Up to and including the line with "Tapas-Bar-Livemusik", reproduce the listing below exactly, beginning at its first line.

*** Opening of SOURCE MATERIAL ***

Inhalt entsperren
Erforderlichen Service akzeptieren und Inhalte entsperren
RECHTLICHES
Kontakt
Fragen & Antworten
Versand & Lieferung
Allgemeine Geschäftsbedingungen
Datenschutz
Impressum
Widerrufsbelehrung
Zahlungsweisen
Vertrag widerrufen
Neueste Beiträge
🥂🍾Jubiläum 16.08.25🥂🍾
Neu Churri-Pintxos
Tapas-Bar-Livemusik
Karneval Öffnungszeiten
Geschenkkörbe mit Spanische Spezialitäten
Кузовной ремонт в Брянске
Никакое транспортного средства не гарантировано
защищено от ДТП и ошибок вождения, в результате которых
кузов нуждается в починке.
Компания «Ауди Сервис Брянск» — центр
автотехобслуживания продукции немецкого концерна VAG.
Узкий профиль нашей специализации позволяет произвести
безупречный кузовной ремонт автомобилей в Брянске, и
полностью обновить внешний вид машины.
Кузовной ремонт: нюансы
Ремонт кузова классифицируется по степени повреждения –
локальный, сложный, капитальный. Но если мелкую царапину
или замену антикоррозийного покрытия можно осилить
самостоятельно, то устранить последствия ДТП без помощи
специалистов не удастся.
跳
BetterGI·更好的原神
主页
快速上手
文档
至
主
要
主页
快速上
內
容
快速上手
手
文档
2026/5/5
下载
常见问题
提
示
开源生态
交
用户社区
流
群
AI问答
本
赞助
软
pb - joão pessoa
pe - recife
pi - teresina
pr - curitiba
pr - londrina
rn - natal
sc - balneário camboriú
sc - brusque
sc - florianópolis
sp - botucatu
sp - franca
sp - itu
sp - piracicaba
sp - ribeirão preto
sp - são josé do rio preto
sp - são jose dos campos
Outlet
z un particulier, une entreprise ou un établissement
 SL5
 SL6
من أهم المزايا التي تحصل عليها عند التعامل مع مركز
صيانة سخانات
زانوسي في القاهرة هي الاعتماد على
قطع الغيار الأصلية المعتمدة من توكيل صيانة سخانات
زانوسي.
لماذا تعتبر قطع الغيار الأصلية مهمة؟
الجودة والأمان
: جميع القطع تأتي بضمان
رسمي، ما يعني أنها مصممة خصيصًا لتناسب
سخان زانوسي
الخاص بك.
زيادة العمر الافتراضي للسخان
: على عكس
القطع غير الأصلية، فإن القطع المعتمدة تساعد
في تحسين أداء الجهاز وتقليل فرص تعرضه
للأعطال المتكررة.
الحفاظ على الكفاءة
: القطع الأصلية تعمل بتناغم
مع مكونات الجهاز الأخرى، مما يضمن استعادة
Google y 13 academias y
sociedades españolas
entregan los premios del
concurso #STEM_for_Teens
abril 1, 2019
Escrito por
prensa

*** Close of SOURCE MATERIAL ***

PROBLEM SOLUTION =
Inhalt entsperren
Erforderlichen Service akzeptieren und Inhalte entsperren
RECHTLICHES
Kontakt
Fragen & Antworten
Versand & Lieferung
Allgemeine Geschäftsbedingungen
Datenschutz
Impressum
Widerrufsbelehrung
Zahlungsweisen
Vertrag widerrufen
Neueste Beiträge
🥂🍾Jubiläum 16.08.25🥂🍾
Neu Churri-Pintxos
Tapas-Bar-Livemusik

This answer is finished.